1.15.2009

Flying solo

This past summer, I did the unthinkable - or at least what I previously believed to be unthinkable. I lived with five other girls. In a three bed apartment. And shared one room among three people.

I think I was inwardly cranky about the whole idea at first, but it quickly grew on me. It was comforting to be surrounded by lots of people, even if it meant sinkfuls of dishes on occasion or empty bags of potato chips laying out on the coffee table for weeks.

Now that I live by myself, I have to learn to live with myself. With.

It's a funny thing to spend time with yourself, by yourself, for an extended period of time. Past the point where it's fun or relaxing. It's a solemn place to be.

I crashed on my futon after work today while some sitcom droned on in the background. When I woke up, it was about an hour or so until it would be my normal bedtime. I didn't get up and just laid there, thinking a little.

Contrary to popular belief, I don't think all that much. Reflecting on myself, my character, behavior, habits, goals, isn't always an easy or pleasant task to endure. It takes, for me, a mighty level of brainpower to reflect on things in a productive, meaningful, fruitful fashion - in a way that elicits change. For me, the the purpose of reflection is change.

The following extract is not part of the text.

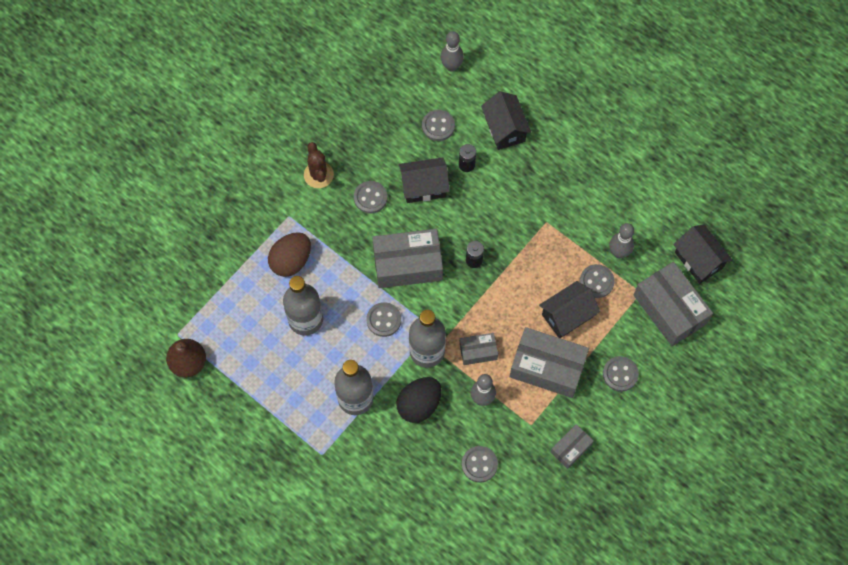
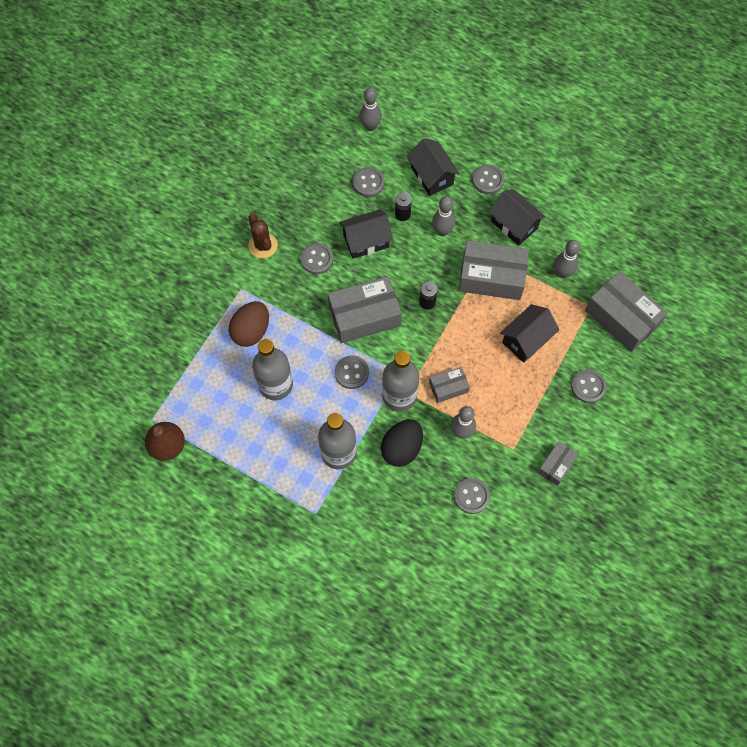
camera: 10 degrees left, 0 degrees up
grey box [510,327,589,398] -> grey box moved to [459,240,529,300]
grey button [580,264,615,298] -> grey button moved to [472,165,504,194]
black house [673,225,733,284] -> black house moved to [489,190,546,246]
none -> grey bowling pin [432,196,455,236]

Looking back, I see it was a lot easier not to be as reflective while constantly being surrounded by people. Some people can swing it - I'm the type that actually needs physical space and seclusion. I like being surrounded by friends, and I want to go back to that kind of environment. But if my current living situation is any indication, I think there's something I am needing to gain from being alone. What is it? I don't know exactly. Maybe more thinking, changing, and thinking, changing. I feel a shift in the winds. It's a new season.